The tabular foundation model TabPFN was reported earlier this year in Nature. The tool seems to have a lot of excitement about it in the ML community due to its performance.
Is there any plan to incorporate TabPFN into the Tidymodels ecosystem? This would be easier to incorporate into existing codebases (compared to running TabPFN in Python separately or via reticulate).
Yes, before the end of the year. I made a package (feedback welcome) that uses reticulate. I did in conjunction with Prior labs and the plan was to transfer it to them but they have not responded.
The plain would be to:
determine what model to use (mlp() or its own model type)
send to cran.
There are a few small issues (one related to openMP) and another with their extension for ensembles which was not working for us (a few months ago).

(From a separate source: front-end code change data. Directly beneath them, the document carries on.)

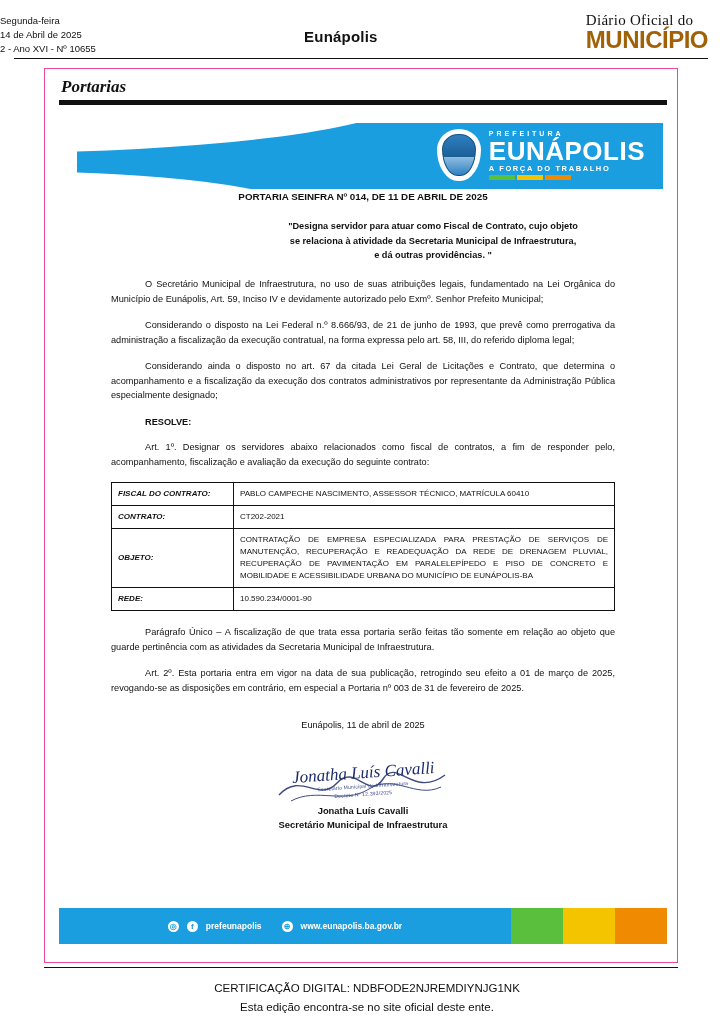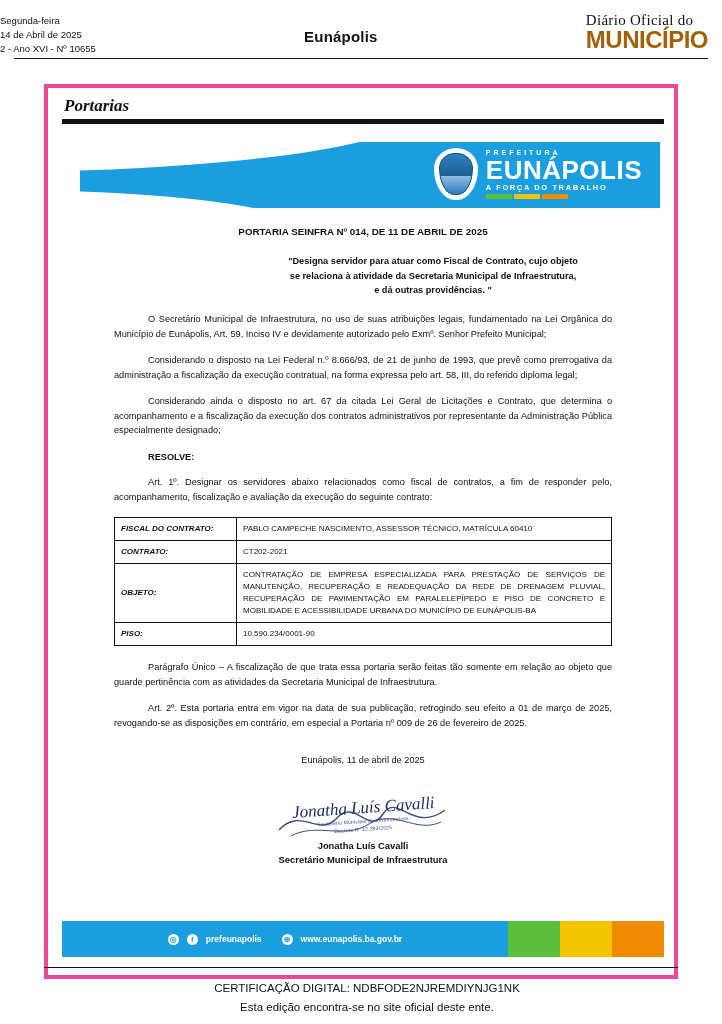--- a/index.html
+++ b/index.html
@@ -57,23 +57,23 @@
   }
   .header-rule {
     border: 0;
     border-top: 1px solid #111;
     margin: 0 14px;
   }
 
   
   .doc-frame {
     position: absolute;
-    left: 44px; top: 84px;
+    left: 44px; top: 68px;
     width: 634px; height: 895px;
-    border: 4px solid #ec4899;
+    border: 1px solid #ec4899;
     background: #fff;
   }
 
   .section-title {
     font-family: "Liberation Serif", serif;
     font-style: italic;
     font-weight: bold;
     font-size: 17px;
     padding: 8px 0 3px 16px;
     color: #111;
@@ -140,21 +140,21 @@
     font-size: 7.5px; letter-spacing: 1.6px; margin-top: 1px; font-weight: bold;
   }
   .brand-bars {
     display: flex; gap: 2px; margin-top: 3px;
   }
   .brand-bars i { display:block; width: 26px; height: 5px; }
 
   
   .content {
     padding: 0 62px 0 66px;
-    margin-top: 16px;
+    margin-top: 0;
     font-size: 9.2px;
     line-height: 1.62;
     text-align: justify;
     color: #111;
   }
   .portaria-title {
     text-align: center;
     font-weight: bold;
     font-size: 9.8px;
     margin-bottom: 14px;
@@ -351,28 +351,28 @@
       </tr>
       <tr>
         <td class="key">CONTRATO:</td>
         <td class="val">CT202-2021</td>
       </tr>
       <tr>
         <td class="key">OBJETO:</td>
         <td class="val">CONTRATAÇÃO DE EMPRESA ESPECIALIZADA PARA PRESTAÇÃO DE SERVIÇOS DE MANUTENÇÃO, RECUPERAÇÃO E READEQUAÇÃO DA REDE DE DRENAGEM PLUVIAL, RECUPERAÇÃO DE PAVIMENTAÇÃO EM PARALELEPÍPEDO E PISO DE CONCRETO E MOBILIDADE E ACESSIBILIDADE URBANA DO MUNICÍPIO DE EUNÁPOLIS-BA</td>
       </tr>
       <tr>
-        <td class="key">PISO:</td>
+        <td class="key">REDE:</td>
         <td class="val">10.590.234/0001-90</td>
       </tr>
     </tbody>
       </table>
 
     <p class="para">Parágrafo Único – A fiscalização de que trata essa portaria serão feitas tão somente em relação ao objeto que guarde pertinência com as atividades da Secretaria Municipal de Infraestrutura.</p>
-    <p class="para">Art. 2º. Esta portaria entra em vigor na data de sua publicação, retrogindo seu efeito a 01 de março de 2025, revogando-se as disposições em contrário, em especial a Portaria nº 009 de 26 de fevereiro de 2025.</p>
+    <p class="para">Art. 2º. Esta portaria entra em vigor na data de sua publicação, retrogindo seu efeito a 01 de março de 2025, revogando-se as disposições em contrário, em especial a Portaria nº 003 de 31 de fevereiro de 2025.</p>
 
     <div class="place-date">Eunápolis, 11 de abril de 2025</div>
 
     <div class="sig-wrap">
       <svg class="sig-scribble" width="180" height="44" viewBox="0 0 180 44">
         <path d="M6 30 C 28 6, 46 38, 64 18 S 96 36, 110 14 S 140 34, 172 10" fill="none" stroke="#1c2c6b" stroke-width="1.4"></path>
         <path d="M18 36 C 44 22, 70 40, 96 24 S 142 34, 168 22" fill="none" stroke="#1c2c6b" stroke-width="1"></path>
       </svg>
       <div class="sig-script">Jonatha Luís Cavalli</div>
       <div class="sig-stamp" style="white-space:pre-line">Secretário Municipal de Infraestrutura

The minimal reprex on that page worked for me, but in practice I never really could get TabPFN to work in R using reticulate in this way.
The primary issue is that I'm fitting lots of models, which causes R to abort due to the CPU strain. I remembered that the TabPFN GitHub recommends using GPUs. Configuring that was a pain, and in the end there were too many hang-ups for me to try and debug.
I will anxiously await the tidymodels integration. I look forward to something like set_engine("TabPFN") to make life a lot easier! Any considerations given to GPU acceleration will be much appreciated as well.